DOCUMENT SECTION:
- Opening Delimiter -

Investigation of Saccharomyces cerevisiae Trm10 tRNA methyltransferase (m1G9) activity: Substrate Specificity and Essential Amino Acid Residues for Catalysis
MetadataShow full item record
Publisher:The Ohio State University
Series/Report no.:The Ohio State University. Department of Biochemistry Honors Theses; 2009
Trm10 catalyzes N-1 methylation of G9 (m1G9) for at least 10 tRNA species in S. cerevisiae, including tRNAGly. However, at least 12 yeast tRNA species, including tRNAVal and tRNALeu, have an unmodified G9, and the sequence elements that define tRNA substrates for Trm10 are unknown and are not obvious from simple sequence comparison. To investigate Trm10 tRNA substrate specificity, we have developed a sensitive assay using site-specifically labeled Gly, Leu and Val tRNAs. Consistent with the in vivo methylation pattern, tRNALeu is not a Trm10 substrate, yet surprisingly, both tRNAGly and tRNAVal are substrates for m1G9 modification in vitro. A comparison of steady-state kinetic parameters for Trm10 activity with tRNAVal and tRNAGly reveals that kcat /KM, an indicator of substrate specificity, is nearly identical for both substrates. Therefore, these data suggest that Trm10 must use additional mechanisms to distinguish between some tRNA substrates in vivo. Since the mechanism by which Trm10 methylates tRNA is unknown and there is no identifiable sequence homology between Trm10 and other methyltransferases, it is important to identify Trm10 residues that participate in catalysis. We have investigated the role of several highly conserved Trm10 residues by mutagenesis of these residues to alanine, revealing at least 8 amino acids that appear to be important for catalysis, based on significantly decreased methylation activity observed for each variant, and at least 2 amino acid residues that appear to be important for substrate recognition, based on similar methylation activity of these two variants with Gly and Val tRNA substrates. The identification of these residues is a necessary and important first step toward determination of the molecular basis for Trm10 m1G9 activity, a potentially novel methyltransferase enzymatic mechanism.

- Closing Delimiter -

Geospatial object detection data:

- Opening Delimiter -

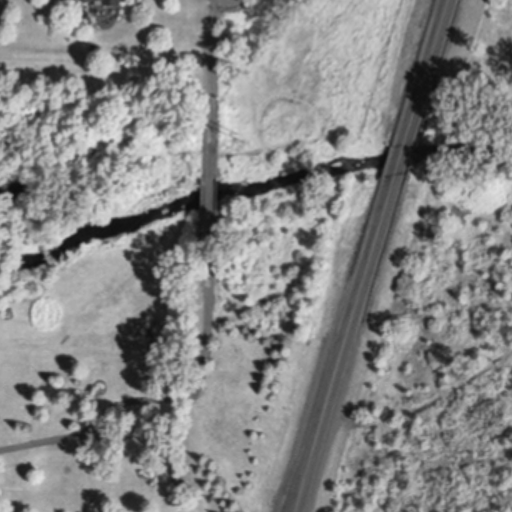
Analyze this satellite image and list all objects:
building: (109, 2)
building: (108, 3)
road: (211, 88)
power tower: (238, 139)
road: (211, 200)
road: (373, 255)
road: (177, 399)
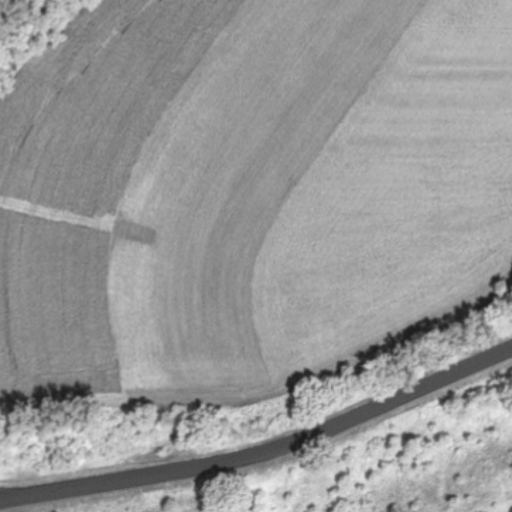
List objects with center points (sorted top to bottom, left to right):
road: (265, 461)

- Closing Delimiter -
- Opening Delimiter -

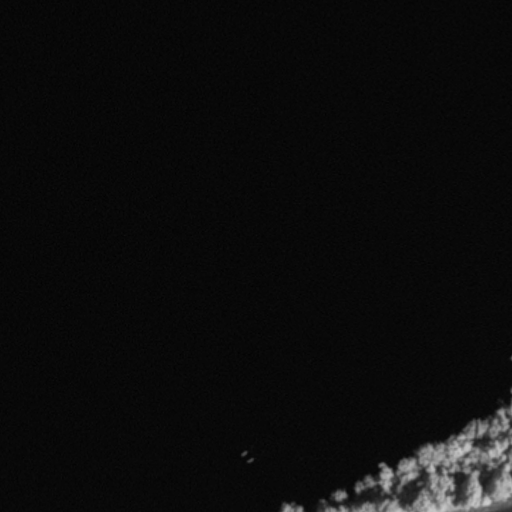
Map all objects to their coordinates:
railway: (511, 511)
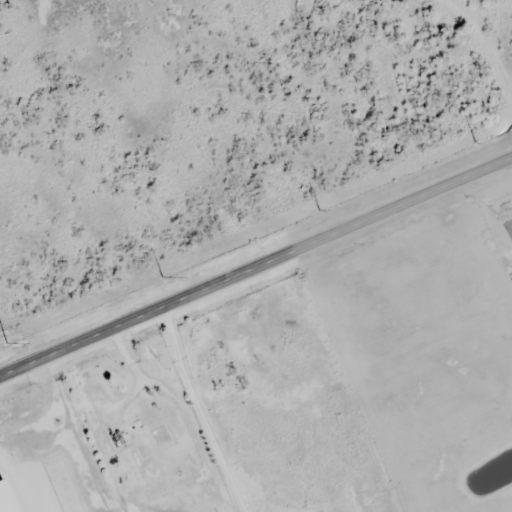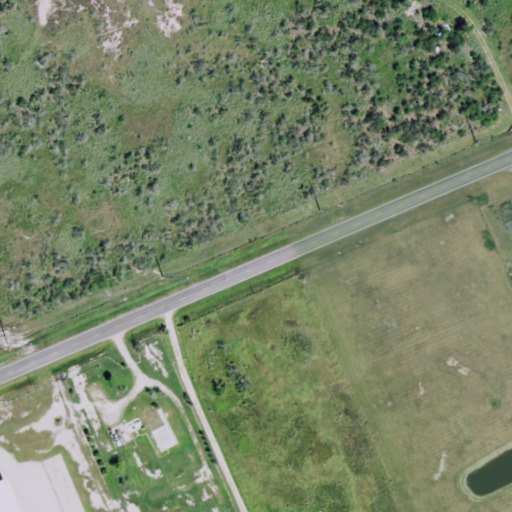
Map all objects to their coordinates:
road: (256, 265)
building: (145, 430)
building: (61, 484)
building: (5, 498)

- Closing Delimiter -

THINGS TO DO:
1. Translate this sentence from the Trm10 thesis abstract into Spanish: "Therefore, these data suggest that Trm10 must use additional mechanisms to distinguish between some tRNA substrates in vivo."
2. Name every specific tRNA species that the Trm10 thesis abstract mentions by name.
The listing has no connection to the Trm10 thesis abstract.

SOLUTIONS PER TASK:
1. Por lo tanto, estos datos sugieren que Trm10 debe utilizar mecanismos adicionales para distinguir entre algunos sustratos de ARNt in vivo.

2.
tRNAGly
tRNAVal
tRNALeu